**Required tasks:**
- a) In the CEO's message on carbon capture and storage, reproduce the passage starting with "Hopefully, the Senate" and going on through "an important component.", substituting "parliamentary inquiry" for "Senate Inquiry".
- b) List every calendar year mentioned in the CEO's message on carbon capture and storage.
- c) Extend the newsletter text on carbon capture and storage from the point where it ends.

**Passage for review:**
A word from the CEO
CCS in Australia: Safe, Reliable, Necessary and Urgent
Carbon capture and storage is a safe, proven and increasingly cost-effective technology that can deliver large-scale reductions in emissions for a wide range of industries. This makes it essential for Australia and many other nations to advance CCS to have any realistic chance of meeting mid-century emissions reduction targets.
Of course, discussion will continue over how best to reach net zero over the next 25 years. One forum for that discussion – which will hopefully shed light as a well as inevitable heat on the CCS debate – is the current Senate Inquiry into Glencore’s proposed pilot project in Queensland.
The CTSCo project is linked to the Millmerran coal-fired power station, a facility that emits ~5 million tonnes per annum. A successful pilot could bring forward other CCS projects that could support a reduction in emissions across Australia’s fleet of coal-fired power stations which emit a total of 124 Mtpa of CO2e (as of February 2024) and lead the way in supporting other hard-to-abate sectors to reduce their emissions.
Public discussion on this project has quickly become extreme and often emotional – perhaps understandable given claims made about impacts on the Great Artesian Basin – Australia’s most significant groundwater resource.
It is important that this discussion be grounded in fact and reflect proven science, something too often lost in political and media discussion.
Hopefully, the Senate Inquiry will enable such a discussion – though that might be optimistic given the quality of discussion at recent Senate hearings in Darwin into the Middle Arm Industrial Precinct, where CCS is an important component.
CO2CRC will continue to try and inform and moderate discussion in public fora. It is our role to bring the results of our research plus the experience and expertise of our members to the important policy discussions which must take place on CCS.
As the Intergovernmental Panel on Climate Change (IPCC) has recently stated that there is no pathway to net zero, which involves increased energy usage globally and does not rely critically upon the greatly accelerated rollout of CCS.
The CCS industry is responding robustly to the challenge of net zero globally and within Australia to the mandated 43% reduction target by 2030. But time is running down on both targets.
As I wrote in our last newsletter, international industry is responding to the challenge from governments that we must move from conversation to action on CCS. There are now 312 projects in construction and development in 2023 – a 57% increase on 2022’s 199 projects. CCS’s importance is globally recognised and is being facilitated by rapidly streamlining regulations and government support.
In Australia, there are approximately 17 CCS projects. However, approvals for these projects are time-sensitive and dependent upon an appropriate and supportive domestic environment.
CO2CRC continues to play our role in doing the science, sharing the science and putting it in a real world context to enable these projects to advance.
A current example is Shallow Fault experiment which is winding up this week at CO2CRC’s Otway International Test Centre. With 16.5 tonnes of gaseous carbon dioxide injected close to a 100m deep shallow fault, our research outcomes will result in published material that will be used globally to enhance modelling of and monitoring for carbon dioxide storage areas with various levels of faulting. (See separate story.)
Alongside CTSCo and other projects in development, this important work is vital in defining the role of CCS in Australia in meeting its energy and climate objectives.
Dr Matthias Raab, CEO.
OITC Shallow Fault Operations Completed
Operations for CO2CRC’s Shallow Fault experiment have successfully concluded, with 16.5 tonnes of gaseous carbon dioxide injected close to a shallow fault at CO2CRC’s Otway International Test Centre.

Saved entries

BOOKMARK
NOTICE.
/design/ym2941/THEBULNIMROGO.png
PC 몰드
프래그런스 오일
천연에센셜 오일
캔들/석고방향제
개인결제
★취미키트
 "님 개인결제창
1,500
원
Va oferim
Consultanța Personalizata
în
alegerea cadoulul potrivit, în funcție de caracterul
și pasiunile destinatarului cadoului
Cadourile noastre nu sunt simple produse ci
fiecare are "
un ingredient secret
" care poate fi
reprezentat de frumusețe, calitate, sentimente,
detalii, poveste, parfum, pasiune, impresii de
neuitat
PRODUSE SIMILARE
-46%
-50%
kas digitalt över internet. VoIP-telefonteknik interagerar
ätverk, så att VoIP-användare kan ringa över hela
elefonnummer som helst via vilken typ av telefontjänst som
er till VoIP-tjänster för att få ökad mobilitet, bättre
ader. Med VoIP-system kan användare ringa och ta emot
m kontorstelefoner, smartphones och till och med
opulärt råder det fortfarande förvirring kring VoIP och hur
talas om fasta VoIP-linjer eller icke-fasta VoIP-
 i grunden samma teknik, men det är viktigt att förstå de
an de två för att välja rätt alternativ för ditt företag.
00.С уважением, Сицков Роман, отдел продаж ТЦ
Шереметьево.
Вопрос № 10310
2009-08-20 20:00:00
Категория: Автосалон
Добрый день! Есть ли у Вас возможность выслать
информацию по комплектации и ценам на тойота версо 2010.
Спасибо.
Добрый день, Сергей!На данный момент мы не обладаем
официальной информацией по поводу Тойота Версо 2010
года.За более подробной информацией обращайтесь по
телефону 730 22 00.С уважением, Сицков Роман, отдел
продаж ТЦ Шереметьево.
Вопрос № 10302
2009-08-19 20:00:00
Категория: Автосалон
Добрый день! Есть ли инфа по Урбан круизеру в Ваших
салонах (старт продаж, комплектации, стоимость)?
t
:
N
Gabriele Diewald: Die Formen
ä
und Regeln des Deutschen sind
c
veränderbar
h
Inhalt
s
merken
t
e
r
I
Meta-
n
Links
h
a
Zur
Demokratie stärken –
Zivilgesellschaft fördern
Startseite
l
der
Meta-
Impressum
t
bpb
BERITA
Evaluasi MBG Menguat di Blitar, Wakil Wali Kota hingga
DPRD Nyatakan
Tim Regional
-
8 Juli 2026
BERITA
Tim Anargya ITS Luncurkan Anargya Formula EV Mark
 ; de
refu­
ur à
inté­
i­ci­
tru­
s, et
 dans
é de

**Your responses:**
- a)
Hopefully, the parliamentary inquiry will enable such a discussion – though that might be optimistic given the quality of discussion at recent Senate hearings in Darwin into the Middle Arm Industrial Precinct, where CCS is an important component.

- b) 2024, 2030, 2023, 2022

- c)
This project has immediate applicability to commercial CCS sites as storage formation heterogeneity is a common occurrence. Operators of future CCS projects understand the potential challenges associated with faults and discontinuities in deep storage reservoirs, however, have never been able to accurately assess this risk, due to the absence of high quality, controlled data of CO2 movement in such systems. CO2CRC’s collaborative research project provides the raw data and commercially relevant information to address this gap and provide operators with the necessary information to accurately assess storage fault risks and how these can be monitored during storage operations.
Present on site during the operation in Nirranda South, Victoria, have been representatives of Geoscience Australia, monitoring soil flux and soil gas, RITE Japan monitoring the injection with innovative fibre optics to measure changes in geological stress and Curtin University measuring seismic changes created by the injection in the shallow subsurface to identify the movement of the gas after injection. The experiment has also been monitored using fibre for temperature as well as pressure gauges and atmospheric sampling. Project Manager Mitch Alison has overseen operations by Site Operator GR Production Services.
“16.5 tonnes is a very small amount of gas to track in the subsurface, so our requirement that we see a visual representation of just a small proportion of 16.5 tonnes of injected carbon dioxide trapped under the clay layer or moving up the fault or dissolving into the ground water is a particularly onerous challenge, but one Curtin University’s Geophysics department has enthusiastically embraced,” Chief Operating Officer, Paul Barraclough said.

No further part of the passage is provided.